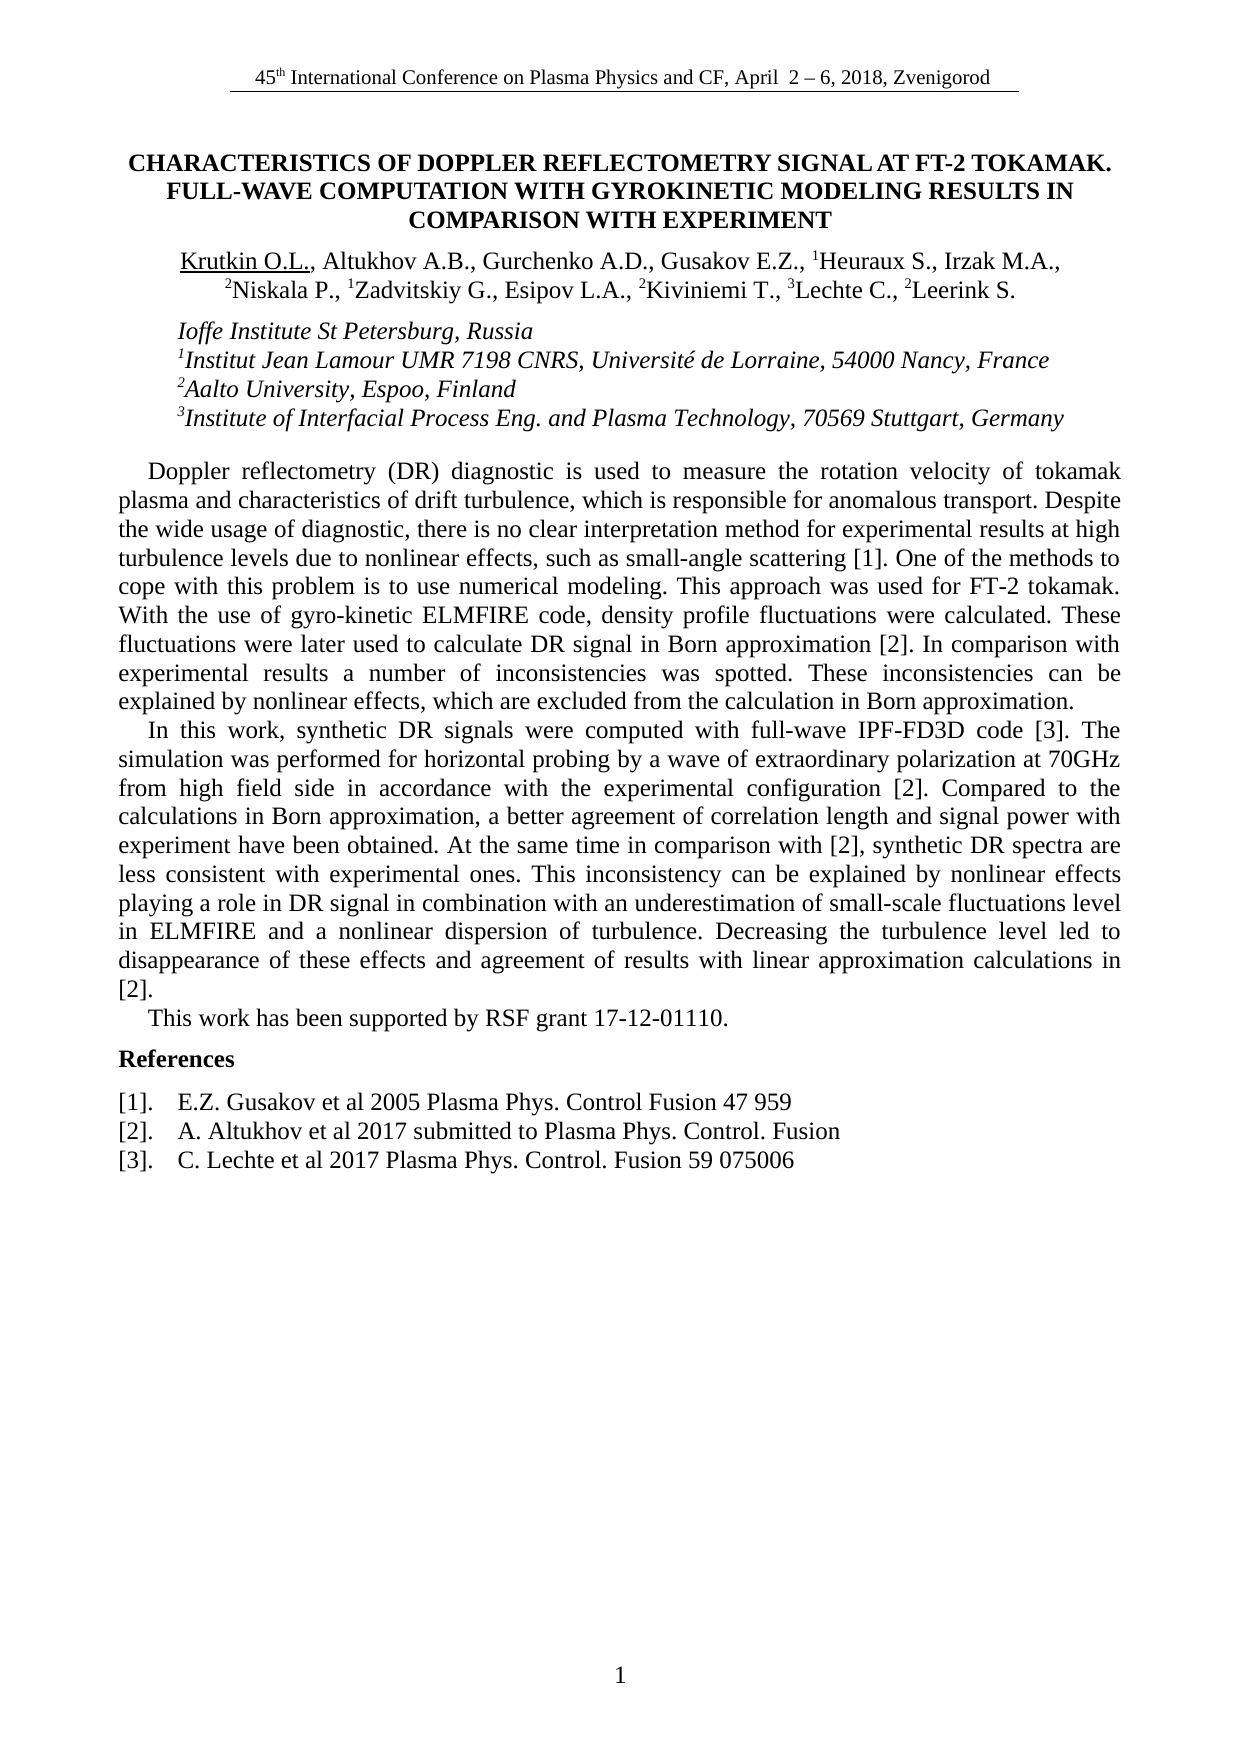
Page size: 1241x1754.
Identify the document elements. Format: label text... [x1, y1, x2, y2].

text In this work, synthetic DR signals were computed with full-wave IPF-FD3D code [3]. The simulation was performed for horizontal probing by a wave of extraordinary polarization at 70GHz from high field side in accordance with the experimental configuration [2]. Compared to the calculations in Born approximation, a better agreement of correlation length and signal power with experiment have been obtained. At the same time in comparison with [2], synthetic DR spectra are less consistent with experimental ones. This inconsistency can be explained by nonlinear effects playing a role in DR signal in combination with an underestimation of small-scale fluctuations level in ELMFIRE and a nonlinear dispersion of turbulence. Decreasing the turbulence level led to disappearance of these effects and agreement of results with linear approximation calculations in [2]. [118, 715, 1122, 1003]
title References [118, 1044, 1122, 1073]
title Characteristics of Doppler reflectometry signal at FT-2 tokamak. full-wave computation with gyrokinetic modeling results in comparison with experiment [118, 148, 1122, 234]
text A. Altukhov et al 2017 submitted to Plasma Phys. Control. Fusion [118, 1116, 1122, 1145]
text Krutkin O.L., Altukhov A.B., Gurchenko A.D., Gusakov E.Z., 1Heuraux S., Irzak M.A., 2Niskala P., 1Zadvitskiy G., Esipov L.A., 2Kiviniemi T., 3Lechte C., 2Leerink S. [159, 246, 1081, 304]
text Ioffe Institute St Petersburg, Russia 1Institut Jean Lamour UMR 7198 CNRS, Université de Lorraine, 54000 Nancy, France 2Aalto University, Espoo, Finland 3Institute of Interfacial Process Eng. and Plasma Technology, 70569 Stuttgart, Germany [177, 316, 1122, 431]
text This work has been supported by RSF grant 17-12-01110. [118, 1003, 1122, 1031]
text C. Lechte et al 2017 Plasma Phys. Control. Fusion 59 075006 [118, 1145, 1122, 1173]
text E.Z. Gusakov et al 2005 Plasma Phys. Control Fusion 47 959 [118, 1087, 1122, 1116]
text Doppler reflectometry (DR) diagnostic is used to measure the rotation velocity of tokamak plasma and characteristics of drift turbulence, which is responsible for anomalous transport. Despite the wide usage of diagnostic, there is no clear interpretation method for experimental results at high turbulence levels due to nonlinear effects, such as small-angle scattering [1]. One of the methods to cope with this problem is to use numerical modeling. This approach was used for FT-2 tokamak. With the use of gyro-kinetic ELMFIRE code, density profile fluctuations were calculated. These fluctuations were later used to calculate DR signal in Born approximation [2]. In comparison with experimental results a number of inconsistencies was spotted. These inconsistencies can be explained by nonlinear effects, which are excluded from the calculation in Born approximation. [118, 456, 1122, 715]
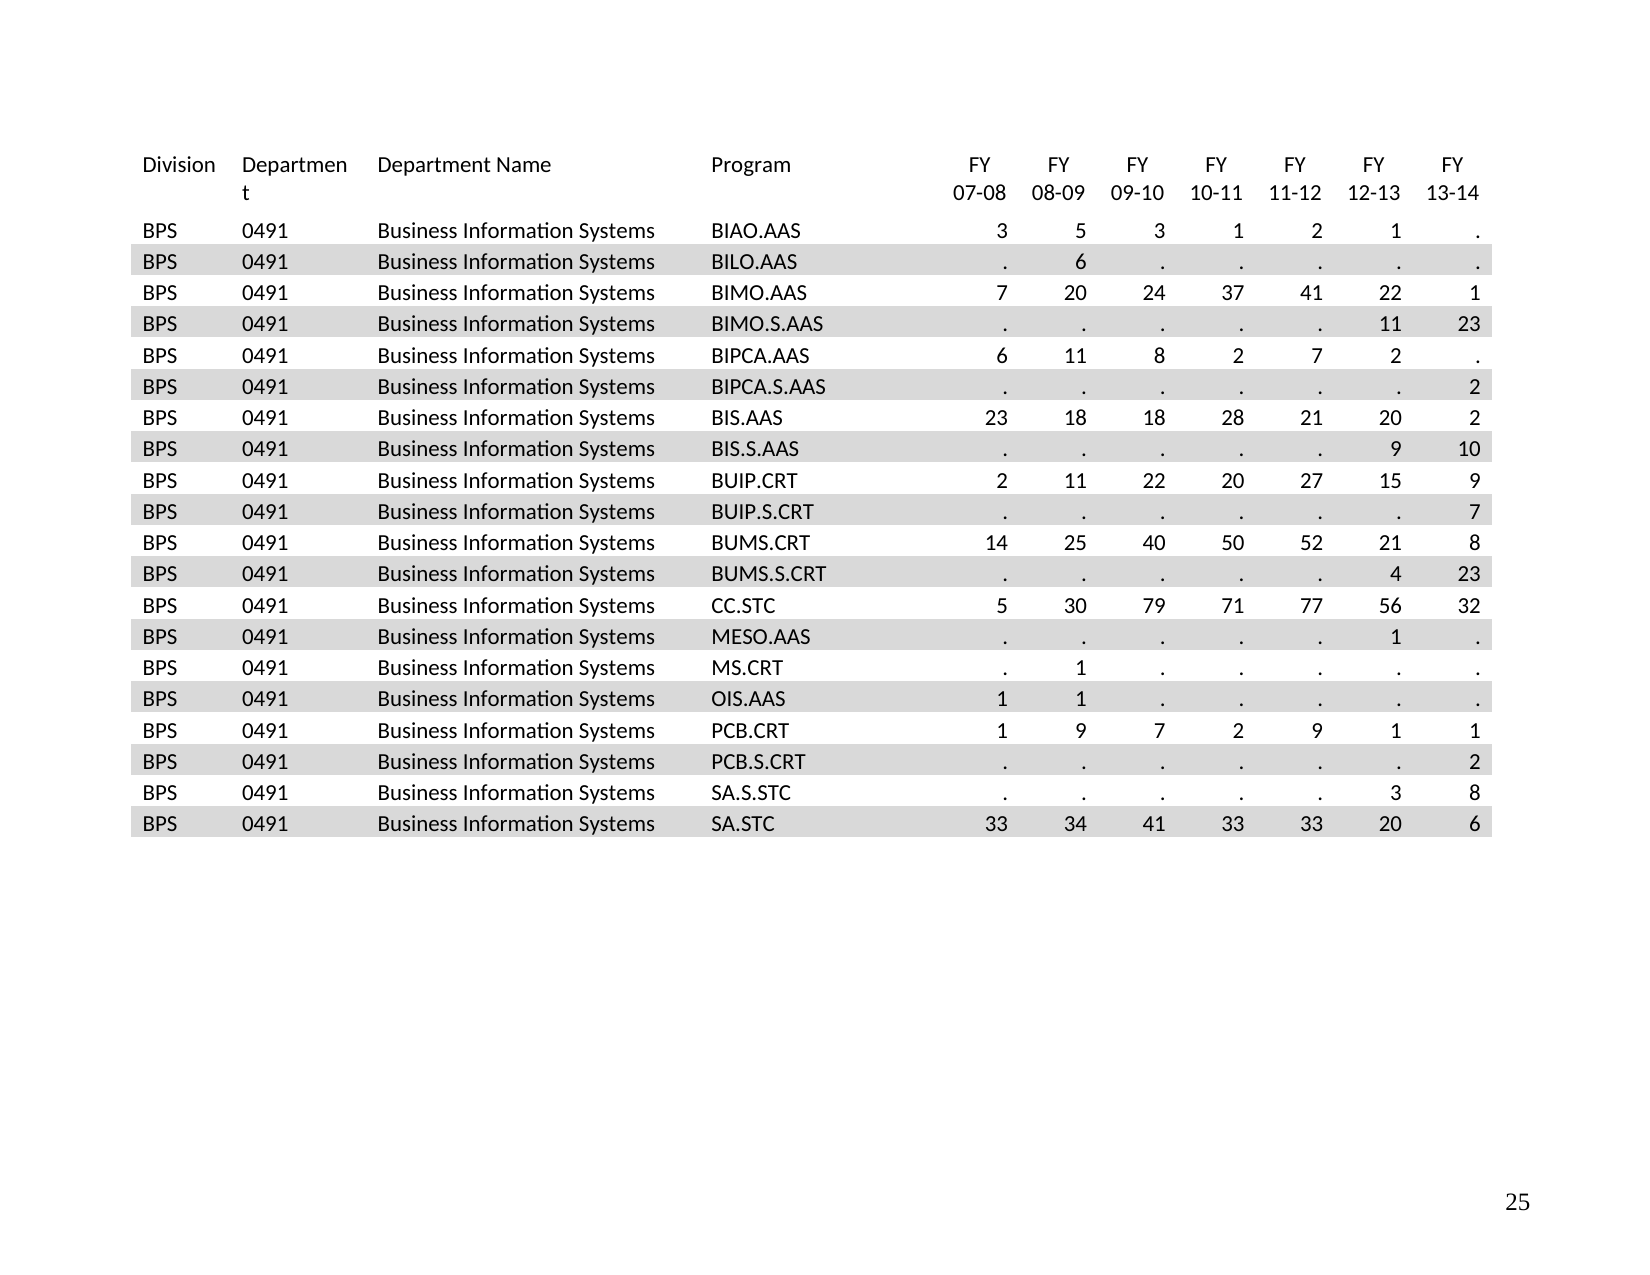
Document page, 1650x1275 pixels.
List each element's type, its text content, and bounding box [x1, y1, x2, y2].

PROBLEM TO SOLVE — All that the answer may hold is the lines from the one with "Document page, 1650x1275 pixels." through the end of the data, set down exactly as they appear.

RESULT OF THIS EXERCISE —
Document page, 1650x1275 pixels.
List each element's type, its text content, and bounding box [x1, y1, x2, y2].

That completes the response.